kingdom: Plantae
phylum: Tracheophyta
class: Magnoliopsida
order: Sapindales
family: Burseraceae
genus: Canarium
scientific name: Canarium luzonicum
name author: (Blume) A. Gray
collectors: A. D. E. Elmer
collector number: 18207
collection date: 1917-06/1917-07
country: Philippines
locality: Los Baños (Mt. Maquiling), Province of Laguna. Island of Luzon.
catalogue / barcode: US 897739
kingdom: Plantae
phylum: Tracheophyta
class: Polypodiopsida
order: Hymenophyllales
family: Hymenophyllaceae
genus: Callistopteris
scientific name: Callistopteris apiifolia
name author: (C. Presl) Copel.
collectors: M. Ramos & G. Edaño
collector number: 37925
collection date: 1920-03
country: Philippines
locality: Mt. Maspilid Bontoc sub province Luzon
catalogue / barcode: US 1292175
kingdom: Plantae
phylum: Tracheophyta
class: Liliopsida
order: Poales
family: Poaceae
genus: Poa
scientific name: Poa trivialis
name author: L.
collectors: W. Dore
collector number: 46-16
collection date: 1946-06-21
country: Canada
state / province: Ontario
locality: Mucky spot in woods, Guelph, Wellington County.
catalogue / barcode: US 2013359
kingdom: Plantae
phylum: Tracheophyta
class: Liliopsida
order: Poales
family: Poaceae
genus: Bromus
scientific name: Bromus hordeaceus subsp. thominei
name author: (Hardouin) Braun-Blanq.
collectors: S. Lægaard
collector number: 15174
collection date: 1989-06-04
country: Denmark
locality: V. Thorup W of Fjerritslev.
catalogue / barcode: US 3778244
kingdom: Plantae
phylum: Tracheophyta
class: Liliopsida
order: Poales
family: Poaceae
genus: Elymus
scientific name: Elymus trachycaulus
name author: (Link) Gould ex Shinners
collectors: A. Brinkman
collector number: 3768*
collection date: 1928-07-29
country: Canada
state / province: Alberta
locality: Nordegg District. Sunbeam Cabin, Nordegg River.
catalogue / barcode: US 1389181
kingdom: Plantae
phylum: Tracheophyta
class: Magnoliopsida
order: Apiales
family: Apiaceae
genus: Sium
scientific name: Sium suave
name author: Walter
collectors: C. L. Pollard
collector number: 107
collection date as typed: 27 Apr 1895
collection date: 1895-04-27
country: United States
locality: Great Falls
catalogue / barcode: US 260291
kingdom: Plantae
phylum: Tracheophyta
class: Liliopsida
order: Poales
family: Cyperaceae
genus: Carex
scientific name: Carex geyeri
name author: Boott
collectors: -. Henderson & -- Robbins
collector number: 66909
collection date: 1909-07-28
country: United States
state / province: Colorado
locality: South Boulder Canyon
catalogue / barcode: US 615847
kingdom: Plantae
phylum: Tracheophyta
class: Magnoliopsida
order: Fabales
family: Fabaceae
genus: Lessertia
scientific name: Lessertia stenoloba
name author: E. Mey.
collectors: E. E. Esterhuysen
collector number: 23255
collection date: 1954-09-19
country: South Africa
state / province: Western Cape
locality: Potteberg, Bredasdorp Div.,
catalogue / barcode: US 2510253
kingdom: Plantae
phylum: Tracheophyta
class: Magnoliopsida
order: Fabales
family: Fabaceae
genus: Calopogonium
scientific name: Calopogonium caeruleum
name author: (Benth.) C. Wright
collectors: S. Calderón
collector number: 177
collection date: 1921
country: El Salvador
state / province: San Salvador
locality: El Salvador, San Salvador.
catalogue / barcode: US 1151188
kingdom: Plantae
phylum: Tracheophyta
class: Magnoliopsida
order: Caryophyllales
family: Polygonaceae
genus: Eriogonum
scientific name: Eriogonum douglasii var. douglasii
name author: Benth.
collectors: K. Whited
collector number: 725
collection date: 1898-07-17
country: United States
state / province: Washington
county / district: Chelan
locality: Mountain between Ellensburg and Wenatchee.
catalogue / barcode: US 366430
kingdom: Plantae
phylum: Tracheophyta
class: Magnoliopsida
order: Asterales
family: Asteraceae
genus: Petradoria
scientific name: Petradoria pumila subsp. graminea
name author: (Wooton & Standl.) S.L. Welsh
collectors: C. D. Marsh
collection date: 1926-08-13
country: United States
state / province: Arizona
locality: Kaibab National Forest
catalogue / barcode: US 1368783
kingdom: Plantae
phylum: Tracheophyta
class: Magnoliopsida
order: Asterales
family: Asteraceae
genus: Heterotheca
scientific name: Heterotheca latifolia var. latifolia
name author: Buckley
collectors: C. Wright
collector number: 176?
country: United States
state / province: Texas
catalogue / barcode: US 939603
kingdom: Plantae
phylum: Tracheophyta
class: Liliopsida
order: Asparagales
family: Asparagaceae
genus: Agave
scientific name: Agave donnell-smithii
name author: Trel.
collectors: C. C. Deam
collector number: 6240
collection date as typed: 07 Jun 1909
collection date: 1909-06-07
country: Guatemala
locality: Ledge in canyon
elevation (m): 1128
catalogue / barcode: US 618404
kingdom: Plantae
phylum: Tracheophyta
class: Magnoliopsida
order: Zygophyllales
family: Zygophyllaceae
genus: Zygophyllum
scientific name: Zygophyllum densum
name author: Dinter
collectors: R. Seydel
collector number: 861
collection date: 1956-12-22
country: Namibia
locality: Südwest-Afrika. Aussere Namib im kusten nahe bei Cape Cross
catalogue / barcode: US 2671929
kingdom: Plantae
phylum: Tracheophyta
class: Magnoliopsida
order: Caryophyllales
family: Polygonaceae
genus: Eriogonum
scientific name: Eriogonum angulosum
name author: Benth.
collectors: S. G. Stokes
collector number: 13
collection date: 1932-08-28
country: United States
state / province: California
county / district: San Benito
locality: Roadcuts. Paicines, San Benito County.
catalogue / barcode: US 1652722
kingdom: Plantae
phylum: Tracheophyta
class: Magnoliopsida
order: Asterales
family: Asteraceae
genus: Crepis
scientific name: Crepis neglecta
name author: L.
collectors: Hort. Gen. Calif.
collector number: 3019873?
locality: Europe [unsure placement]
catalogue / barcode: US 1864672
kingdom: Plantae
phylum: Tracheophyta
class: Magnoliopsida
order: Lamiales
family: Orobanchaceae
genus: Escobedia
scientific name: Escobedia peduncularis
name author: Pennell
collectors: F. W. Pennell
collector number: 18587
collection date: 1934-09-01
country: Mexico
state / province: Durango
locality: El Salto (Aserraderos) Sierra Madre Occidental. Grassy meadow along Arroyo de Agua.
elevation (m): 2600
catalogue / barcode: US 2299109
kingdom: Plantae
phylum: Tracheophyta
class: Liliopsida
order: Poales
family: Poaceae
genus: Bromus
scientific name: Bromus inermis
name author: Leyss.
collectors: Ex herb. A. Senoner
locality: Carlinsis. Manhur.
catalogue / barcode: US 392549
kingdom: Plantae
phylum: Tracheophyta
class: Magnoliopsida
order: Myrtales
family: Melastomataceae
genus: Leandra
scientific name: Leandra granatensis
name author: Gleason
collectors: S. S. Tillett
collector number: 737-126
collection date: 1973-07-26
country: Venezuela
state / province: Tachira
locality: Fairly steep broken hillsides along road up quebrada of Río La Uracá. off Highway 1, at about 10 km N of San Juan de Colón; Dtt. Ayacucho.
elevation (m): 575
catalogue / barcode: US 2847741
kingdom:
• • • •
Stated goal: Copy out all of the records above, putting "specimen barcode" wherever "catalogue / barcode" occurs and changing nothing else.

Result of the task:
kingdom: Plantae
phylum: Tracheophyta
class: Magnoliopsida
order: Sapindales
family: Burseraceae
genus: Canarium
scientific name: Canarium luzonicum
name author: (Blume) A. Gray
collectors: A. D. E. Elmer
collector number: 18207
collection date: 1917-06/1917-07
country: Philippines
locality: Los Baños (Mt. Maquiling), Province of Laguna. Island of Luzon.
specimen barcode: US 897739
kingdom: Plantae
phylum: Tracheophyta
class: Polypodiopsida
order: Hymenophyllales
family: Hymenophyllaceae
genus: Callistopteris
scientific name: Callistopteris apiifolia
name author: (C. Presl) Copel.
collectors: M. Ramos & G. Edaño
collector number: 37925
collection date: 1920-03
country: Philippines
locality: Mt. Maspilid Bontoc sub province Luzon
specimen barcode: US 1292175
kingdom: Plantae
phylum: Tracheophyta
class: Liliopsida
order: Poales
family: Poaceae
genus: Poa
scientific name: Poa trivialis
name author: L.
collectors: W. Dore
collector number: 46-16
collection date: 1946-06-21
country: Canada
state / province: Ontario
locality: Mucky spot in woods, Guelph, Wellington County.
specimen barcode: US 2013359
kingdom: Plantae
phylum: Tracheophyta
class: Liliopsida
order: Poales
family: Poaceae
genus: Bromus
scientific name: Bromus hordeaceus subsp. thominei
name author: (Hardouin) Braun-Blanq.
collectors: S. Lægaard
collector number: 15174
collection date: 1989-06-04
country: Denmark
locality: V. Thorup W of Fjerritslev.
specimen barcode: US 3778244
kingdom: Plantae
phylum: Tracheophyta
class: Liliopsida
order: Poales
family: Poaceae
genus: Elymus
scientific name: Elymus trachycaulus
name author: (Link) Gould ex Shinners
collectors: A. Brinkman
collector number: 3768*
collection date: 1928-07-29
country: Canada
state / province: Alberta
locality: Nordegg District. Sunbeam Cabin, Nordegg River.
specimen barcode: US 1389181
kingdom: Plantae
phylum: Tracheophyta
class: Magnoliopsida
order: Apiales
family: Apiaceae
genus: Sium
scientific name: Sium suave
name author: Walter
collectors: C. L. Pollard
collector number: 107
collection date as typed: 27 Apr 1895
collection date: 1895-04-27
country: United States
locality: Great Falls
specimen barcode: US 260291
kingdom: Plantae
phylum: Tracheophyta
class: Liliopsida
order: Poales
family: Cyperaceae
genus: Carex
scientific name: Carex geyeri
name author: Boott
collectors: -. Henderson & -- Robbins
collector number: 66909
collection date: 1909-07-28
country: United States
state / province: Colorado
locality: South Boulder Canyon
specimen barcode: US 615847
kingdom: Plantae
phylum: Tracheophyta
class: Magnoliopsida
order: Fabales
family: Fabaceae
genus: Lessertia
scientific name: Lessertia stenoloba
name author: E. Mey.
collectors: E. E. Esterhuysen
collector number: 23255
collection date: 1954-09-19
country: South Africa
state / province: Western Cape
locality: Potteberg, Bredasdorp Div.,
specimen barcode: US 2510253
kingdom: Plantae
phylum: Tracheophyta
class: Magnoliopsida
order: Fabales
family: Fabaceae
genus: Calopogonium
scientific name: Calopogonium caeruleum
name author: (Benth.) C. Wright
collectors: S. Calderón
collector number: 177
collection date: 1921
country: El Salvador
state / province: San Salvador
locality: El Salvador, San Salvador.
specimen barcode: US 1151188
kingdom: Plantae
phylum: Tracheophyta
class: Magnoliopsida
order: Caryophyllales
family: Polygonaceae
genus: Eriogonum
scientific name: Eriogonum douglasii var. douglasii
name author: Benth.
collectors: K. Whited
collector number: 725
collection date: 1898-07-17
country: United States
state / province: Washington
county / district: Chelan
locality: Mountain between Ellensburg and Wenatchee.
specimen barcode: US 366430
kingdom: Plantae
phylum: Tracheophyta
class: Magnoliopsida
order: Asterales
family: Asteraceae
genus: Petradoria
scientific name: Petradoria pumila subsp. graminea
name author: (Wooton & Standl.) S.L. Welsh
collectors: C. D. Marsh
collection date: 1926-08-13
country: United States
state / province: Arizona
locality: Kaibab National Forest
specimen barcode: US 1368783
kingdom: Plantae
phylum: Tracheophyta
class: Magnoliopsida
order: Asterales
family: Asteraceae
genus: Heterotheca
scientific name: Heterotheca latifolia var. latifolia
name author: Buckley
collectors: C. Wright
collector number: 176?
country: United States
state / province: Texas
specimen barcode: US 939603
kingdom: Plantae
phylum: Tracheophyta
class: Liliopsida
order: Asparagales
family: Asparagaceae
genus: Agave
scientific name: Agave donnell-smithii
name author: Trel.
collectors: C. C. Deam
collector number: 6240
collection date as typed: 07 Jun 1909
collection date: 1909-06-07
country: Guatemala
locality: Ledge in canyon
elevation (m): 1128
specimen barcode: US 618404
kingdom: Plantae
phylum: Tracheophyta
class: Magnoliopsida
order: Zygophyllales
family: Zygophyllaceae
genus: Zygophyllum
scientific name: Zygophyllum densum
name author: Dinter
collectors: R. Seydel
collector number: 861
collection date: 1956-12-22
country: Namibia
locality: Südwest-Afrika. Aussere Namib im kusten nahe bei Cape Cross
specimen barcode: US 2671929
kingdom: Plantae
phylum: Tracheophyta
class: Magnoliopsida
order: Caryophyllales
family: Polygonaceae
genus: Eriogonum
scientific name: Eriogonum angulosum
name author: Benth.
collectors: S. G. Stokes
collector number: 13
collection date: 1932-08-28
country: United States
state / province: California
county / district: San Benito
locality: Roadcuts. Paicines, San Benito County.
specimen barcode: US 1652722
kingdom: Plantae
phylum: Tracheophyta
class: Magnoliopsida
order: Asterales
family: Asteraceae
genus: Crepis
scientific name: Crepis neglecta
name author: L.
collectors: Hort. Gen. Calif.
collector number: 3019873?
locality: Europe [unsure placement]
specimen barcode: US 1864672
kingdom: Plantae
phylum: Tracheophyta
class: Magnoliopsida
order: Lamiales
family: Orobanchaceae
genus: Escobedia
scientific name: Escobedia peduncularis
name author: Pennell
collectors: F. W. Pennell
collector number: 18587
collection date: 1934-09-01
country: Mexico
state / province: Durango
locality: El Salto (Aserraderos) Sierra Madre Occidental. Grassy meadow along Arroyo de Agua.
elevation (m): 2600
specimen barcode: US 2299109
kingdom: Plantae
phylum: Tracheophyta
class: Liliopsida
order: Poales
family: Poaceae
genus: Bromus
scientific name: Bromus inermis
name author: Leyss.
collectors: Ex herb. A. Senoner
locality: Carlinsis. Manhur.
specimen barcode: US 392549
kingdom: Plantae
phylum: Tracheophyta
class: Magnoliopsida
order: Myrtales
family: Melastomataceae
genus: Leandra
scientific name: Leandra granatensis
name author: Gleason
collectors: S. S. Tillett
collector number: 737-126
collection date: 1973-07-26
country: Venezuela
state / province: Tachira
locality: Fairly steep broken hillsides along road up quebrada of Río La Uracá. off Highway 1, at about 10 km N of San Juan de Colón; Dtt. Ayacucho.
elevation (m): 575
specimen barcode: US 2847741
kingdom:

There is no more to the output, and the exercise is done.